WRITTEN EXERCISE
Can you print every line of the records below word for word, omitting the pictures?

════════

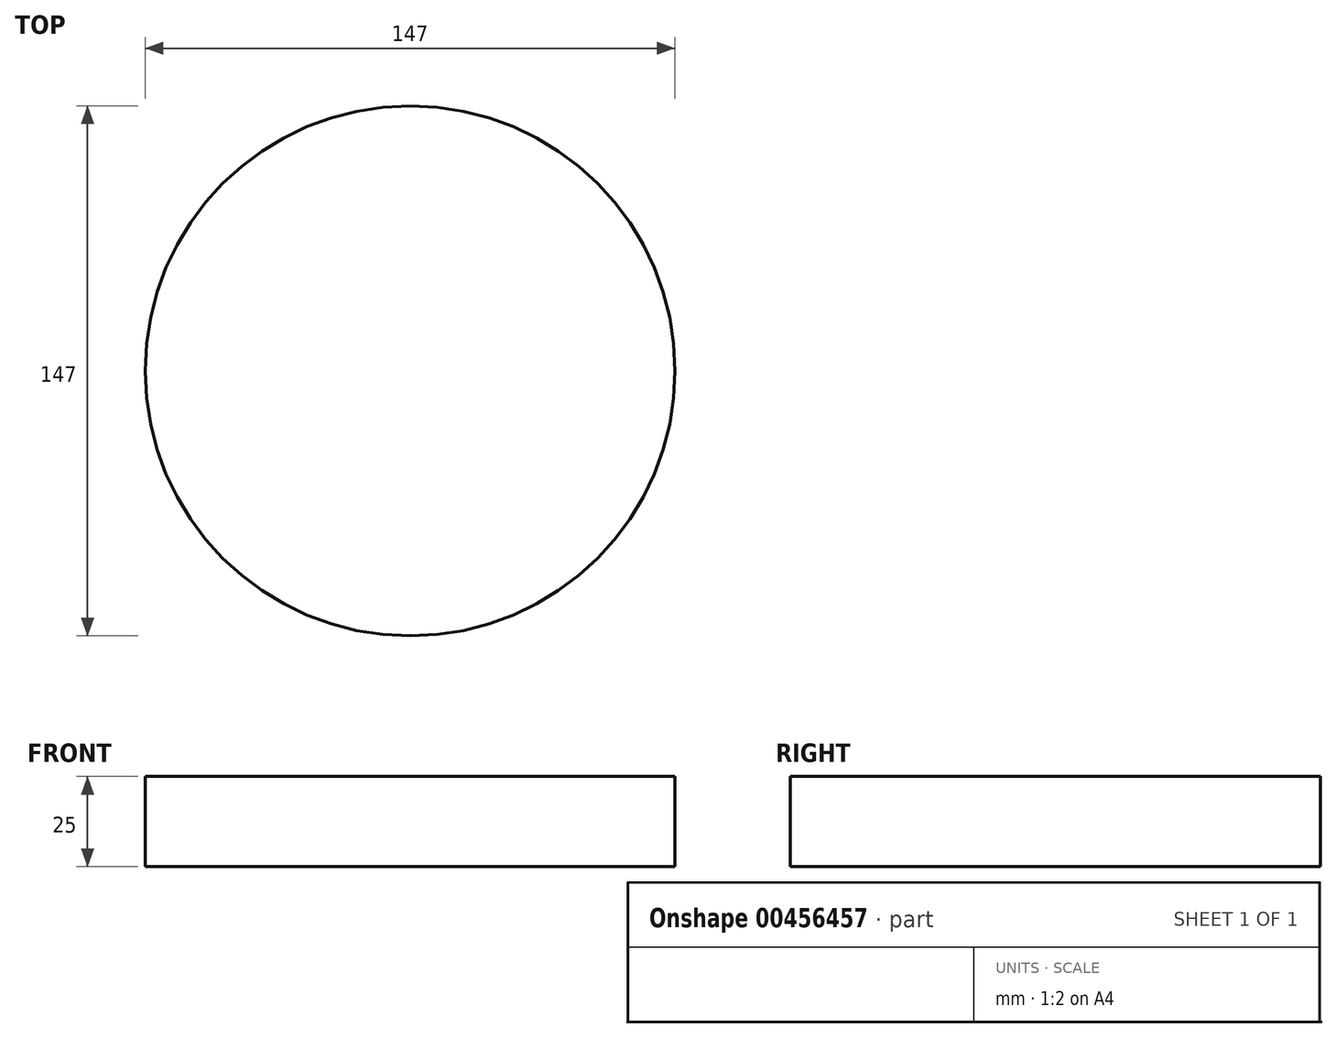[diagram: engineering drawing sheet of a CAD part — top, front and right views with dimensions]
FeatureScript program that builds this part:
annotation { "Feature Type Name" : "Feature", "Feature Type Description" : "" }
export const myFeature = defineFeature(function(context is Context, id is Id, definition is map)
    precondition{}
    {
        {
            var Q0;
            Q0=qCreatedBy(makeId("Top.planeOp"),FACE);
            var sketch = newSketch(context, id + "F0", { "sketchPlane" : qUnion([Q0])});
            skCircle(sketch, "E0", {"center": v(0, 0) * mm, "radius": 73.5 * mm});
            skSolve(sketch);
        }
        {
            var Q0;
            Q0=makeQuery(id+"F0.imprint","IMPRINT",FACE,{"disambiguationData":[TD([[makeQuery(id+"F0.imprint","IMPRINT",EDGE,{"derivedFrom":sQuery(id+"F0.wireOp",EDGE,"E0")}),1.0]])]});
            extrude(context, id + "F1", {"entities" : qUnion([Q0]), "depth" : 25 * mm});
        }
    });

════════

ANSWER
[diagram: engineering drawing sheet of a CAD part — top, front and right views with dimensions]
FeatureScript program that builds this part:
annotation { "Feature Type Name" : "Feature", "Feature Type Description" : "" }
export const myFeature = defineFeature(function(context is Context, id is Id, definition is map)
    precondition{}
    {
        {
            var Q0;
            Q0=qCreatedBy(makeId("Top.planeOp"),FACE);
            var sketch = newSketch(context, id + "F0", { "sketchPlane" : qUnion([Q0])});
            skCircle(sketch, "E0", {"center": v(0, 0) * mm, "radius": 73.5 * mm});
            skSolve(sketch);
        }
        {
            var Q0;
            Q0=makeQuery(id+"F0.imprint","IMPRINT",FACE,{"disambiguationData":[TD([[makeQuery(id+"F0.imprint","IMPRINT",EDGE,{"derivedFrom":sQuery(id+"F0.wireOp",EDGE,"E0")}),1.0]])]});
            extrude(context, id + "F1", {"entities" : qUnion([Q0]), "depth" : 25 * mm});
        }
    });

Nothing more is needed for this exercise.